### Given records
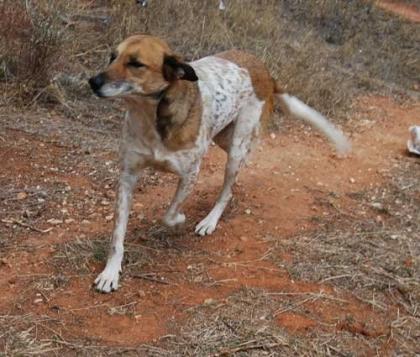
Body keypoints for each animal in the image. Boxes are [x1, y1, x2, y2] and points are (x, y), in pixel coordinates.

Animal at [88, 34, 348, 292]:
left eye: (136, 64)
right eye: (112, 57)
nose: (92, 81)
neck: (150, 117)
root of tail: (264, 71)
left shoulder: (191, 173)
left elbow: (170, 214)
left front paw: (180, 220)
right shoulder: (128, 176)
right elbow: (117, 235)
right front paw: (110, 273)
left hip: (236, 149)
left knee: (228, 190)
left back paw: (209, 221)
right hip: (224, 138)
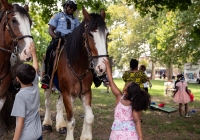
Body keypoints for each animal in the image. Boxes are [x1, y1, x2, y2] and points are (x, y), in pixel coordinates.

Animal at [41, 6, 108, 140]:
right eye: (90, 34)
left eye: (107, 34)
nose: (102, 67)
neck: (78, 65)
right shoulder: (68, 93)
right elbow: (71, 121)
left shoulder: (85, 92)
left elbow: (89, 117)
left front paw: (86, 136)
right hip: (49, 85)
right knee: (48, 102)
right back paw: (47, 124)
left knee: (59, 104)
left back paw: (61, 125)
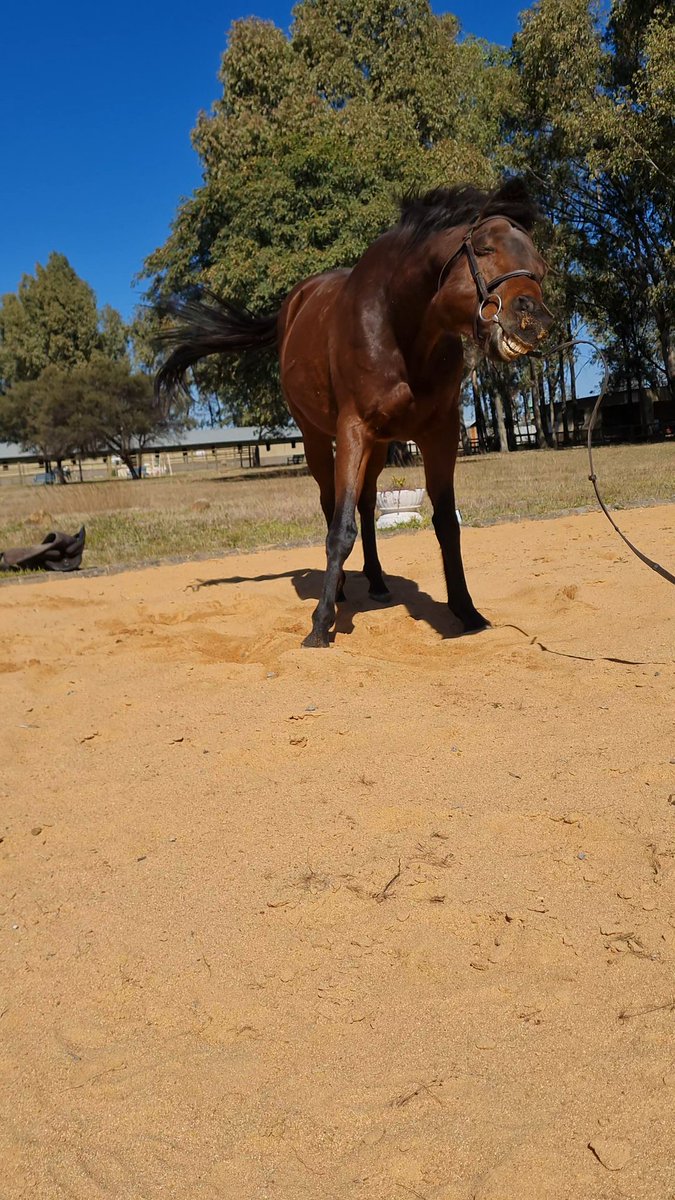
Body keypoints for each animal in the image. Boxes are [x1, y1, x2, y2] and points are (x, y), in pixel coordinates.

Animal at [156, 177, 553, 648]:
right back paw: (341, 589)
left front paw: (466, 611)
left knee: (365, 504)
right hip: (316, 438)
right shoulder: (352, 430)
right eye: (484, 247)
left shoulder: (438, 434)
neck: (399, 330)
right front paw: (320, 625)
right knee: (331, 504)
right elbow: (339, 528)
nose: (535, 319)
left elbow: (445, 523)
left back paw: (377, 582)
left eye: (541, 267)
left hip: (380, 446)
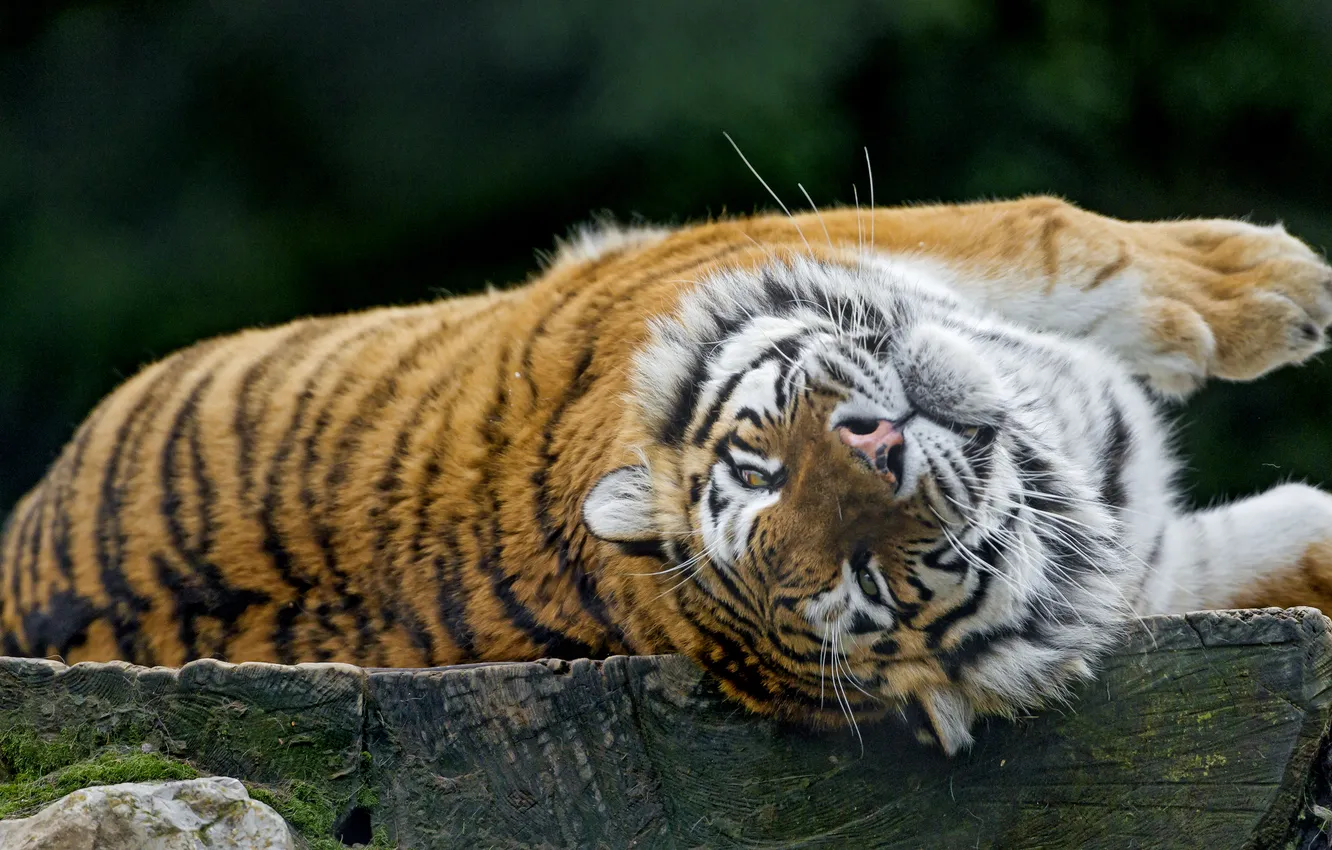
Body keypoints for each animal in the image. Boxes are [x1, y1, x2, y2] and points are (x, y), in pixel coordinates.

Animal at [3, 197, 1332, 753]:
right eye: (863, 579)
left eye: (755, 460)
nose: (886, 444)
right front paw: (1290, 285)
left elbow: (1056, 235)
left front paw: (1274, 284)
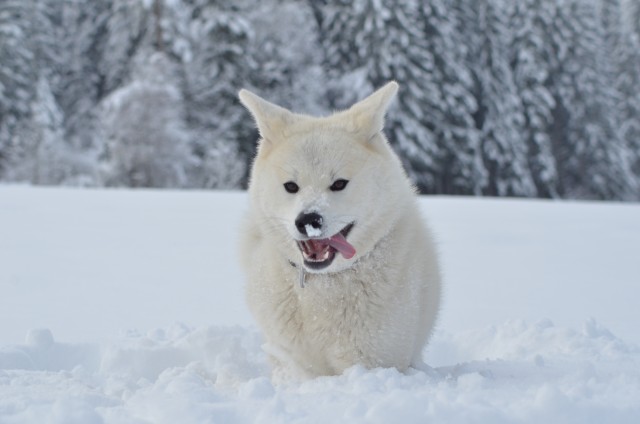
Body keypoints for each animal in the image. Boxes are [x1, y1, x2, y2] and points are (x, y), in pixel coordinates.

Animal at [238, 83, 442, 378]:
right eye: (291, 186)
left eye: (338, 184)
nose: (308, 220)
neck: (324, 285)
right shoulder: (294, 361)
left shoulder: (374, 360)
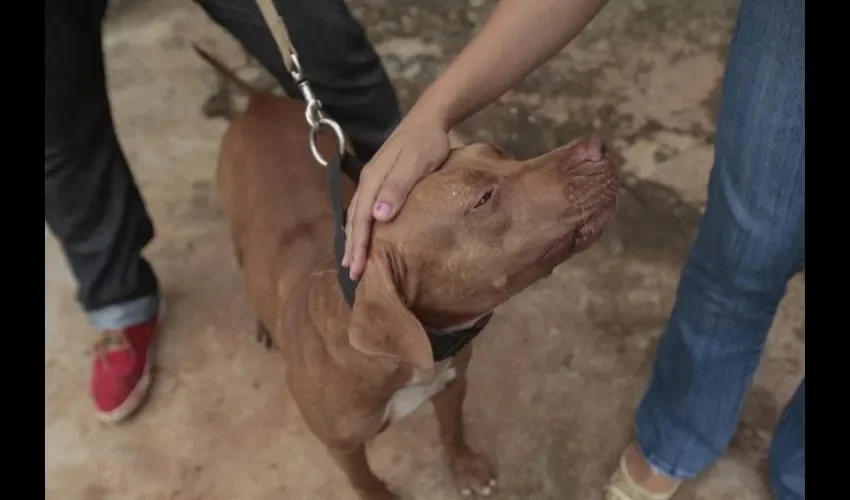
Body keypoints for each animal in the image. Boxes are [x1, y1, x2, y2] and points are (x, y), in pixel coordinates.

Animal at [195, 45, 620, 498]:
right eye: (483, 199)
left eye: (497, 151)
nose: (596, 146)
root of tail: (258, 102)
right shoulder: (342, 446)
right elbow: (364, 481)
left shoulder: (451, 384)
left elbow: (452, 429)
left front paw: (465, 467)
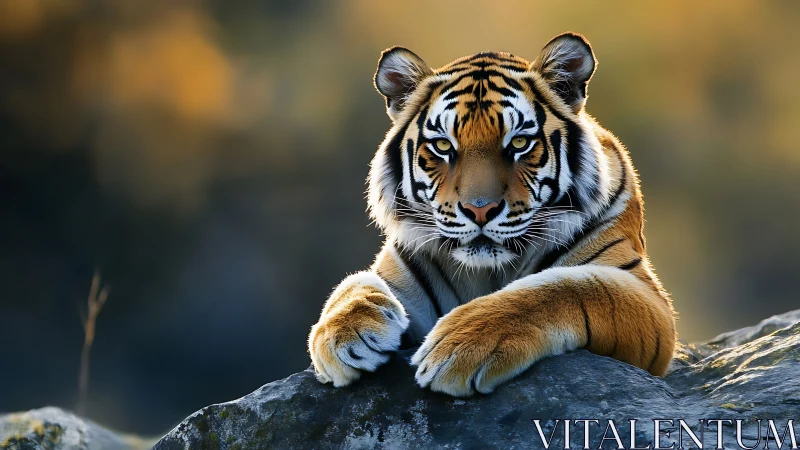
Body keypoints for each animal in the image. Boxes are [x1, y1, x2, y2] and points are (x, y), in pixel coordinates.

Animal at [307, 32, 676, 397]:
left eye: (520, 143)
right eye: (443, 146)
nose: (479, 209)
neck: (486, 273)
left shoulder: (646, 296)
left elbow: (567, 286)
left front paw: (461, 344)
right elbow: (353, 283)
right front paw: (342, 333)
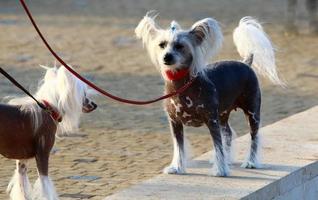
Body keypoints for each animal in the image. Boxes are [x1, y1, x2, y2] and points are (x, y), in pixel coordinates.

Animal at [0, 66, 96, 200]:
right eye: (83, 94)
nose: (95, 105)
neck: (49, 109)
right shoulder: (42, 154)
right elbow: (45, 184)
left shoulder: (22, 162)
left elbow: (22, 186)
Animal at [135, 12, 284, 177]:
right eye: (162, 44)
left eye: (180, 46)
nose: (166, 57)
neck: (182, 86)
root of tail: (245, 62)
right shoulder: (174, 122)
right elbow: (179, 147)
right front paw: (177, 167)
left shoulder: (211, 120)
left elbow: (217, 145)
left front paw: (220, 170)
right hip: (223, 115)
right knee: (228, 133)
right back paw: (228, 160)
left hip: (252, 111)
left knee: (254, 136)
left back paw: (251, 162)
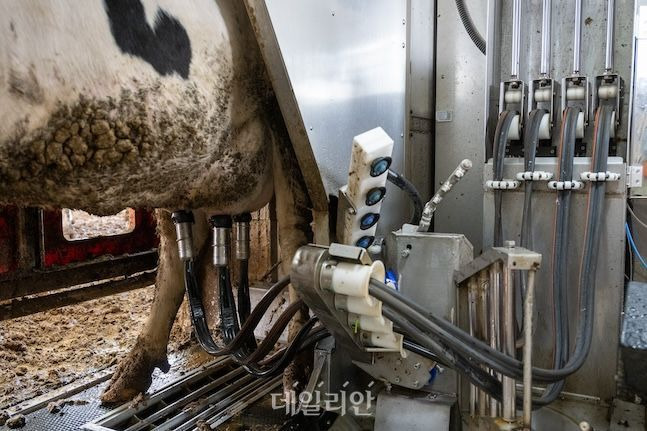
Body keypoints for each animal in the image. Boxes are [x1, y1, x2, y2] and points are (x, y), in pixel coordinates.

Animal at [0, 0, 314, 404]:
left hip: (285, 121)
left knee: (293, 234)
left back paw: (297, 371)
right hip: (183, 167)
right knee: (178, 245)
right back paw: (132, 370)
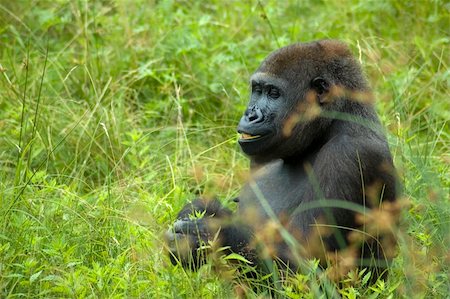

### What to work on
Lines holding "tail": give how many there are in the entries above, and nothing more.

### Written solution
3